**What is being asked**
Exactly repeat all the records below, omitting the images they hold.

Stored data
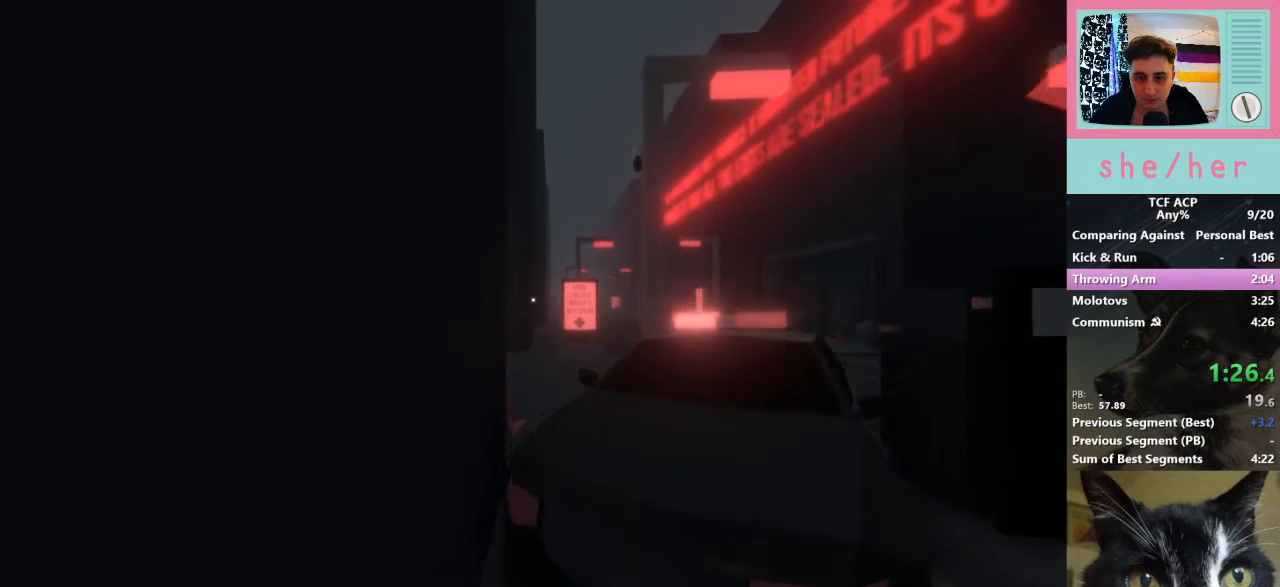
{"keys": ["d", "shift", "w"], "mouse": [], "events": [[233, "d", "down"]]}
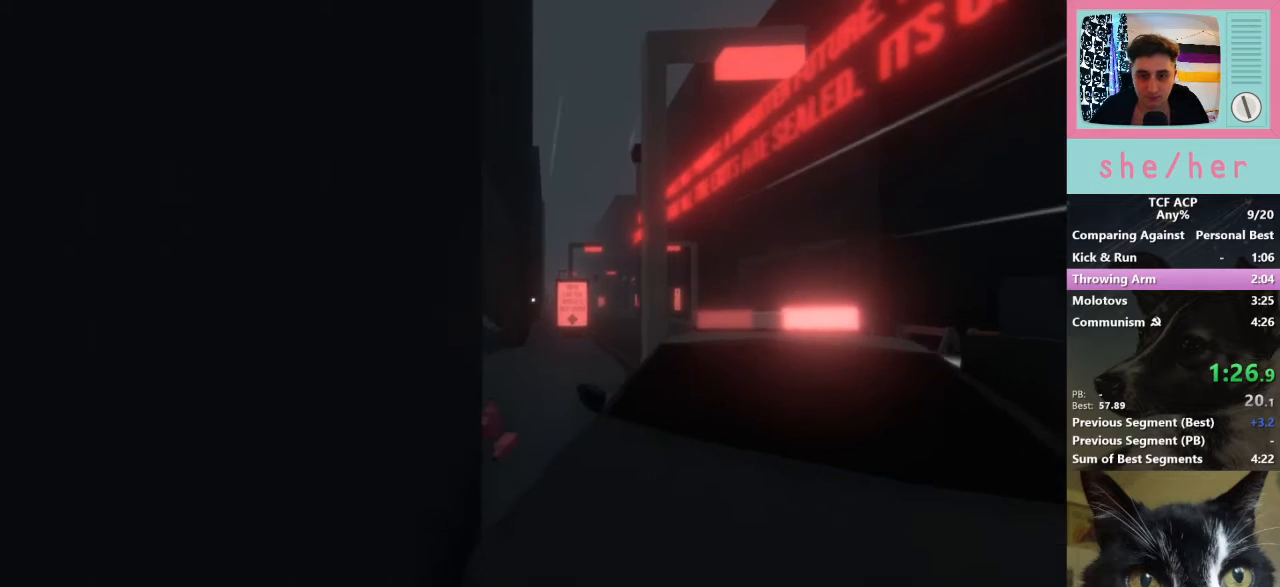
{"keys": ["a", "shift", "w"], "mouse": [], "events": [[233, "a", "down"], [233, "d", "up"]]}
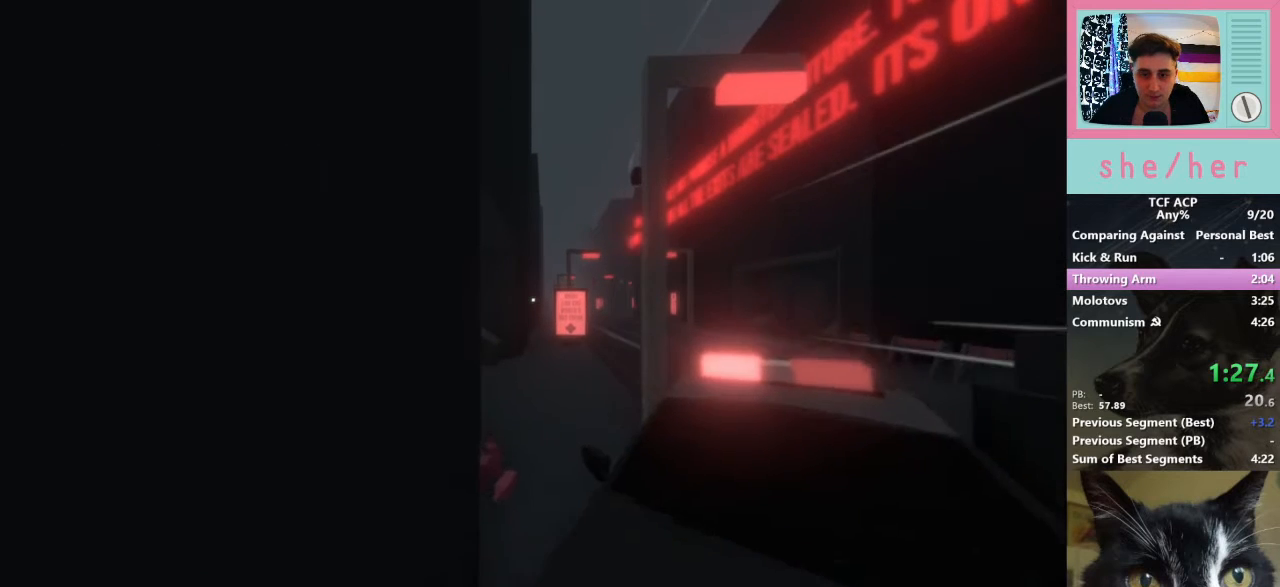
{"keys": ["d", "shift", "w"], "mouse": [], "events": [[167, "a", "up"], [167, "d", "down"]]}
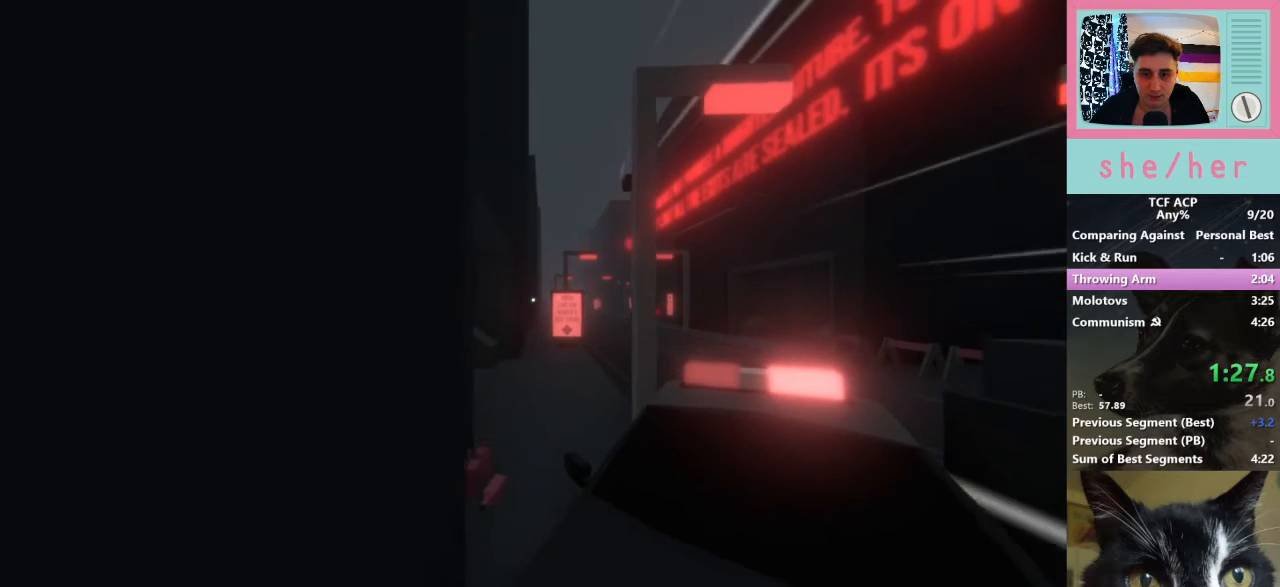
{"keys": ["a", "shift", "w"], "mouse": [], "events": [[167, "a", "down"], [167, "d", "up"]]}
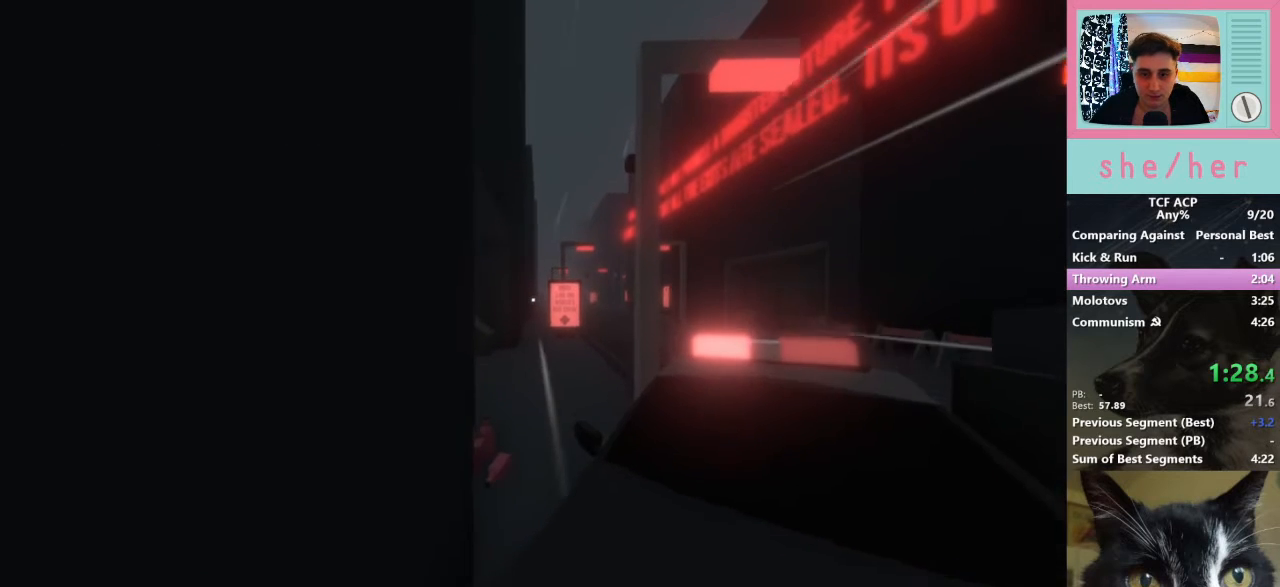
{"keys": ["d", "shift", "w"], "mouse": [], "events": [[33, "a", "up"], [33, "d", "down"]]}
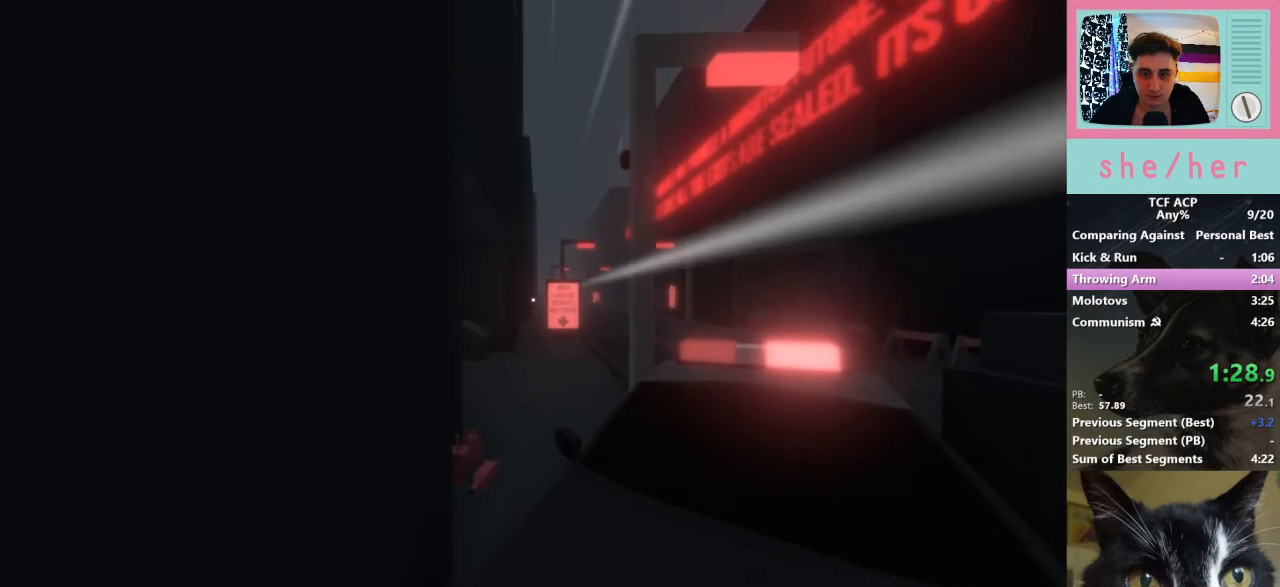
{"keys": ["d", "shift", "w"], "mouse": [], "events": [[100, "a", "down"], [133, "d", "up"], [500, "a", "up"], [500, "d", "down"]]}
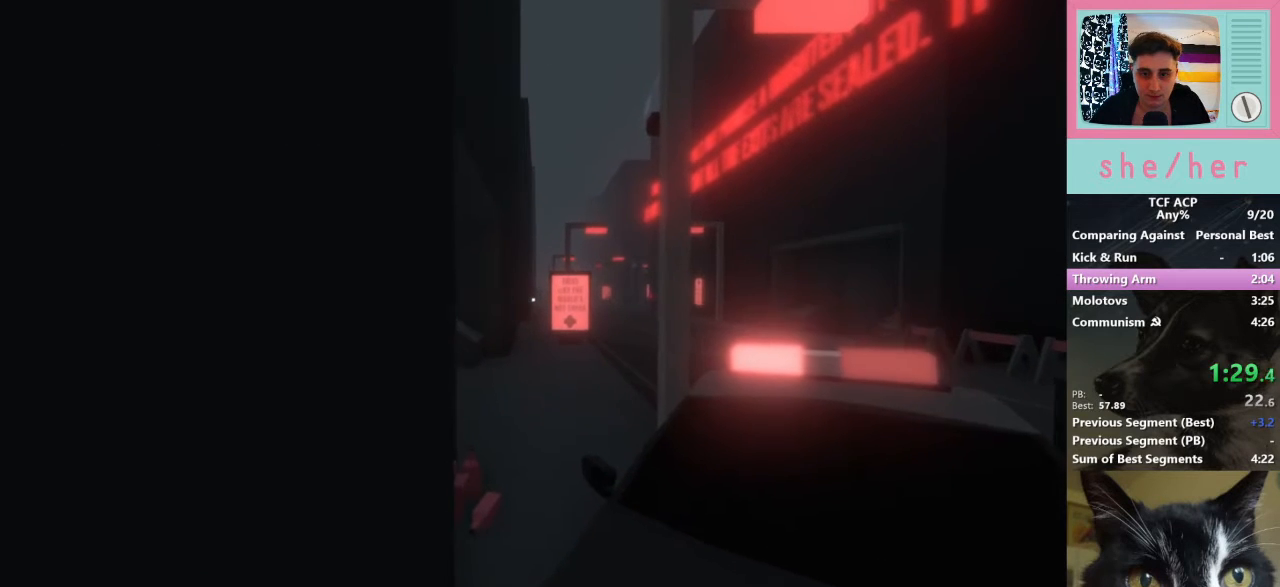
{"keys": ["d", "shift", "w"], "mouse": [], "events": []}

**Finished task**
{"keys": ["d", "shift", "w"], "mouse": [], "events": [[233, "d", "down"]]}
{"keys": ["a", "shift", "w"], "mouse": [], "events": [[233, "a", "down"], [233, "d", "up"]]}
{"keys": ["d", "shift", "w"], "mouse": [], "events": [[167, "a", "up"], [167, "d", "down"]]}
{"keys": ["a", "shift", "w"], "mouse": [], "events": [[167, "a", "down"], [167, "d", "up"]]}
{"keys": ["d", "shift", "w"], "mouse": [], "events": [[33, "a", "up"], [33, "d", "down"]]}
{"keys": ["d", "shift", "w"], "mouse": [], "events": [[100, "a", "down"], [133, "d", "up"], [500, "a", "up"], [500, "d", "down"]]}
{"keys": ["d", "shift", "w"], "mouse": [], "events": []}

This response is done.